Earlier - a Comdex backdrop moment
"Want to buy a genuine Jubilee Rolex Watch for only $1000?" "No, thanks."
This conversation took place this afternoon as I was walking from the Media Center back to my car. I did not ask to see the watch. Nor did I expect to be offered a watch out in the parking lot of the Las Vegas Convention Center (LVCC to the hip). I wasn't watch shopping.
Nor am I car shopping, but Mercedes-Benz is offering free test drives this week to Comdex participants to demonstrate their new Pre-Safe technology. What either of them have to do with Comdex is beyond me other than they are both operating in parking lots in the LVCC, but the watch guy doesn't have an official location staked out. A test drive does sound cool, but my heart belongs to BMWFilms.Com, alas. You could also add "Why Fossil?" or "Why ?" to a good handful of firms that are exhibiting here but have nothing to do with IT or computer technology.

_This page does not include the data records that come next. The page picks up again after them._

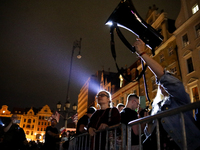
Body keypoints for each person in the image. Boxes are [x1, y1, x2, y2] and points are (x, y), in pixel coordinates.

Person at [133, 38, 200, 150]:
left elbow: (164, 77)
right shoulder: (156, 106)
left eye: (163, 82)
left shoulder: (180, 98)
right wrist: (148, 124)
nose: (160, 84)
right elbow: (150, 134)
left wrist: (142, 53)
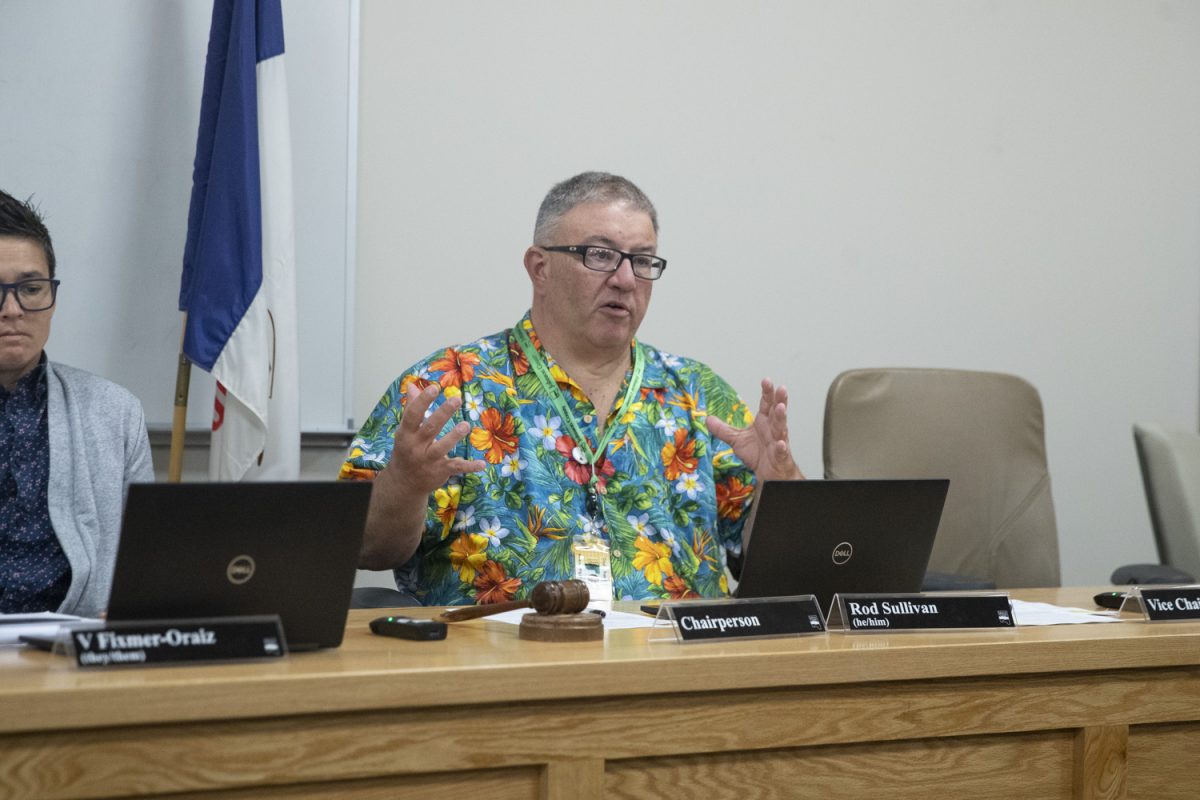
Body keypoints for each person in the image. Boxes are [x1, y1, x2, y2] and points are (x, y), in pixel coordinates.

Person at [341, 172, 802, 605]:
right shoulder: (449, 384)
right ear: (539, 268)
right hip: (504, 668)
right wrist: (405, 483)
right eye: (599, 255)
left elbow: (774, 569)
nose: (625, 279)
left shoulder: (698, 393)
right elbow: (364, 548)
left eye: (642, 261)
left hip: (681, 669)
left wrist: (778, 492)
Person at [0, 190, 153, 616]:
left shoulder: (114, 412)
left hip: (73, 651)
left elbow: (141, 561)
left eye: (31, 288)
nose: (12, 309)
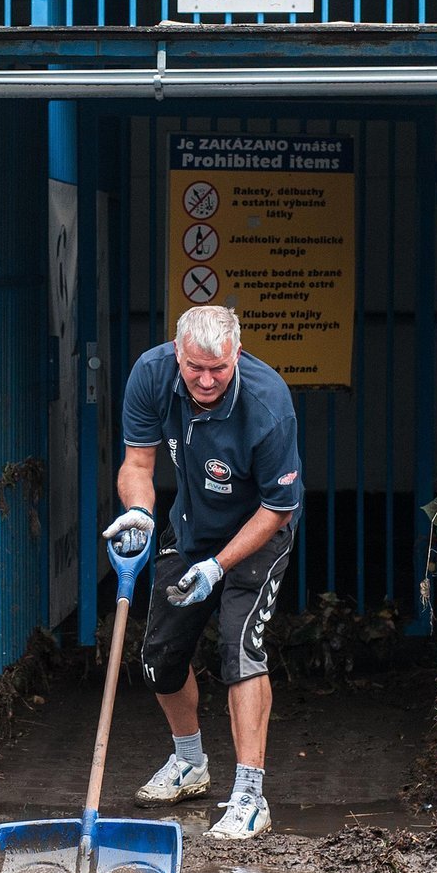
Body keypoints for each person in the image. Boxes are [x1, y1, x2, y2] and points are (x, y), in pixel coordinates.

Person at [103, 304, 302, 840]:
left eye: (219, 367)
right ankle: (190, 762)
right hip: (190, 528)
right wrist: (140, 514)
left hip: (258, 533)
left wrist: (218, 569)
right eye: (195, 368)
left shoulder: (268, 403)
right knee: (160, 658)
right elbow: (139, 464)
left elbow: (277, 508)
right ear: (177, 354)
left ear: (236, 353)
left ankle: (250, 796)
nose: (207, 379)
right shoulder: (151, 374)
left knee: (241, 652)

Talk about the future of Comdex is hot and heavy. Parent company Key3Media is taking a bashing over bankruptcy talk down the road and the company is definitely in the process of paring down their bloated trade show portfolio. Wagging tongues say that attendance will be around 120,000 or so, down from the highs of 200,000+ a few years ago. I don't feel sorry for Key3 as much as I do for the poor bastards who wish they had seen 80,000 attendance across several years of their shows. I believe Comdex will survive just as IBM and Apple survived bad times in the past because they've got the sheer mass to linger on where lesser organizations just go away and die.